Search the listing for the string "Education" and copy every line that contains it.

┌──

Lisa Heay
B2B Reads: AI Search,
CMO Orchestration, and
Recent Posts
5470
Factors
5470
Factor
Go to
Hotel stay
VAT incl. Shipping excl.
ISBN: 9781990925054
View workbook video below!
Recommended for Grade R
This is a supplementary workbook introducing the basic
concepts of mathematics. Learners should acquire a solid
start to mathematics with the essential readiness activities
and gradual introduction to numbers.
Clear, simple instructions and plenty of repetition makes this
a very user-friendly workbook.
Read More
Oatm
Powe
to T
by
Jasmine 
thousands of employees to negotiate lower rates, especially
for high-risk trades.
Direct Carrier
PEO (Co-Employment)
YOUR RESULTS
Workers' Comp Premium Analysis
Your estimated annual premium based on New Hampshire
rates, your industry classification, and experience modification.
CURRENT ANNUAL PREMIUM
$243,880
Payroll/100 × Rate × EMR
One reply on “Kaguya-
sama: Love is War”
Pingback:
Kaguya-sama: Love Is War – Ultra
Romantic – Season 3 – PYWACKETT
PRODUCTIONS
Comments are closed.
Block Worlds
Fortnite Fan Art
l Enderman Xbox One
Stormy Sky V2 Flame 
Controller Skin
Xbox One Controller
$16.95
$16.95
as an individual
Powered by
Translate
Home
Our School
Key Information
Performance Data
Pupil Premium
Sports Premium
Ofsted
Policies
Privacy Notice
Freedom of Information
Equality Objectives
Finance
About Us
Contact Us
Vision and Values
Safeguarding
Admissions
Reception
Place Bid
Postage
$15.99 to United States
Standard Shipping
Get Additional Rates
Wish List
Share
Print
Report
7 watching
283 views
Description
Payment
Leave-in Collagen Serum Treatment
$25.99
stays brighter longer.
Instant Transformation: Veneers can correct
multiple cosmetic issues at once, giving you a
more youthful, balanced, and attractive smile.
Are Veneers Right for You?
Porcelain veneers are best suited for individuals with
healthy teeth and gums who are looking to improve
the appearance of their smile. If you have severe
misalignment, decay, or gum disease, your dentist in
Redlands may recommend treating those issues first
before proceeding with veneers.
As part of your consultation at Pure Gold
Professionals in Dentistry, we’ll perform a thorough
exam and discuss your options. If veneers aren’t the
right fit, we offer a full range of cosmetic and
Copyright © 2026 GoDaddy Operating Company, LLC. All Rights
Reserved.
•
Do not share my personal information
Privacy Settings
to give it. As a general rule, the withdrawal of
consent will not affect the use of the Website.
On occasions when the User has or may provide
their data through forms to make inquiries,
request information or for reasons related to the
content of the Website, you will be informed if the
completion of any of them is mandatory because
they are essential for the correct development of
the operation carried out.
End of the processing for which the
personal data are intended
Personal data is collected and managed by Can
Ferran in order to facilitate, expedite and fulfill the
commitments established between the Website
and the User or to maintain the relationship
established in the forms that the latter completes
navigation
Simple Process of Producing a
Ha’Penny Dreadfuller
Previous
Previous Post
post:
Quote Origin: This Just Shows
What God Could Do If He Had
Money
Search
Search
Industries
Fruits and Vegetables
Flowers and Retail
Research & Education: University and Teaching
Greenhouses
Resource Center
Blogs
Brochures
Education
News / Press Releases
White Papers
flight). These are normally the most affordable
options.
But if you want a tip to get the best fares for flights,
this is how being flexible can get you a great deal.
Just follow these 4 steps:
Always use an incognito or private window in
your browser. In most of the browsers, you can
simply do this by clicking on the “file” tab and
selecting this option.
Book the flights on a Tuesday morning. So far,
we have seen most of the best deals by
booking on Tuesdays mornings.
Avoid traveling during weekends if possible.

└──

Answer section ->
Research & Education: University and Teaching
Education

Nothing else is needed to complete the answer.